Based on the analysis, here are actionable recommendations:

### Immediate Actions
1. **Review pricing for low-margin products**: Products with high sales but low margins may benefit from strategic price increases or cost negotiations with suppliers.

2. **Investigate negative-profit items**: Products showing consistent losses should be evaluated for discontinuation or restructuring.

3. **Focus on high-margin categories**: Increase marketing and inventory investment in sub-categories showing strong profitability.

### Strategic Considerations
1. **Cost structure analysis**: For low-margin sub-categories, conduct a detailed cost analysis to identify opportunities for operational efficiency.

2. **Bundle opportunities**: Consider bundling low-margin products with high-margin items to improve overall profitability.

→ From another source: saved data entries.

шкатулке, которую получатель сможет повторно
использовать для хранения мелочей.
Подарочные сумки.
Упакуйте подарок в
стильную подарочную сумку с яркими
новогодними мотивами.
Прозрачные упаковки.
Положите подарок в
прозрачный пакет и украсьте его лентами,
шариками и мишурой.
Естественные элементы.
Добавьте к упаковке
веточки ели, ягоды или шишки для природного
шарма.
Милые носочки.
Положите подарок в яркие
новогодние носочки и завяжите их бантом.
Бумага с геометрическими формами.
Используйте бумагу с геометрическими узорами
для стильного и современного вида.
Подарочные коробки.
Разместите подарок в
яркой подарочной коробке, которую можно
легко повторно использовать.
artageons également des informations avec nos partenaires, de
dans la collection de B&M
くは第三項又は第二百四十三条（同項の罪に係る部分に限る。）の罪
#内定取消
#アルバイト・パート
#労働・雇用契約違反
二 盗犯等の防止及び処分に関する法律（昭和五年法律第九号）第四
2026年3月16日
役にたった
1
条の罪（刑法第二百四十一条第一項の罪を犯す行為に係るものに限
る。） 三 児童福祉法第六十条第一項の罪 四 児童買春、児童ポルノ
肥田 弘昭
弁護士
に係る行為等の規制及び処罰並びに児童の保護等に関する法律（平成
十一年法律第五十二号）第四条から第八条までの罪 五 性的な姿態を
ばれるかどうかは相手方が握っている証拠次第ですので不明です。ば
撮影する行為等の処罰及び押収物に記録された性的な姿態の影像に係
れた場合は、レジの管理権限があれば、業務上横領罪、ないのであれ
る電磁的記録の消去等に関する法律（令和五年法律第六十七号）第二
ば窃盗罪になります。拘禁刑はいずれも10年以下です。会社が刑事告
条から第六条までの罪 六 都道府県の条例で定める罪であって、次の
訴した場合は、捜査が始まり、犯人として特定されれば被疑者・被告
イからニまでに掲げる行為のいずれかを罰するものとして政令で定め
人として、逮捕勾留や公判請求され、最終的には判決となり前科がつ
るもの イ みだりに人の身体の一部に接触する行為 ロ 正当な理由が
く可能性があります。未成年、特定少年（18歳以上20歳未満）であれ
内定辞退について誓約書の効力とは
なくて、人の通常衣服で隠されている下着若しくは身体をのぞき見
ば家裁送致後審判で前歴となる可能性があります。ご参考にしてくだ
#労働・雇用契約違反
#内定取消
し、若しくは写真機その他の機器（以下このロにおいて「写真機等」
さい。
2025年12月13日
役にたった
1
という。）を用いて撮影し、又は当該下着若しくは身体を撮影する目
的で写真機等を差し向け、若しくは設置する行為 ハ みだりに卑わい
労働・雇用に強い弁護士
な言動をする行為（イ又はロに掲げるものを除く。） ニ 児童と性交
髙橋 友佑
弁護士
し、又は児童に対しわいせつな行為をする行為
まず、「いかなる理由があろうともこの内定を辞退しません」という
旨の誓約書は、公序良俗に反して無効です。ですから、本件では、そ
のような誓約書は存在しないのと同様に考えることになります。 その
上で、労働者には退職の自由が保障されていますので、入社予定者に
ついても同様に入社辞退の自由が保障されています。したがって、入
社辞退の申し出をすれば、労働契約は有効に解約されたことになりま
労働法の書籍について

3. **Customer segmentation**: Analyze whether certain customer segments purchase more profitable product mixes.

### Monitoring
- Track profit margins on a monthly basis to identify trends
- Set alerts for products falling below acceptable profit thresholds
- Review product portfolio quarterly to ensure alignment with profitability goals

## Conclusion

This analysis identified specific products and sub-categories that generate significant revenue but deliver minimal or negative profit. The visualizations clearly show the relationship between sales volume and profitability, highlighting areas where business decisions can drive improved financial performance.

Key takeaway: **Not all sales are created equal.** Understanding which products drive profit, not just revenue, is essential for sustainable business growth.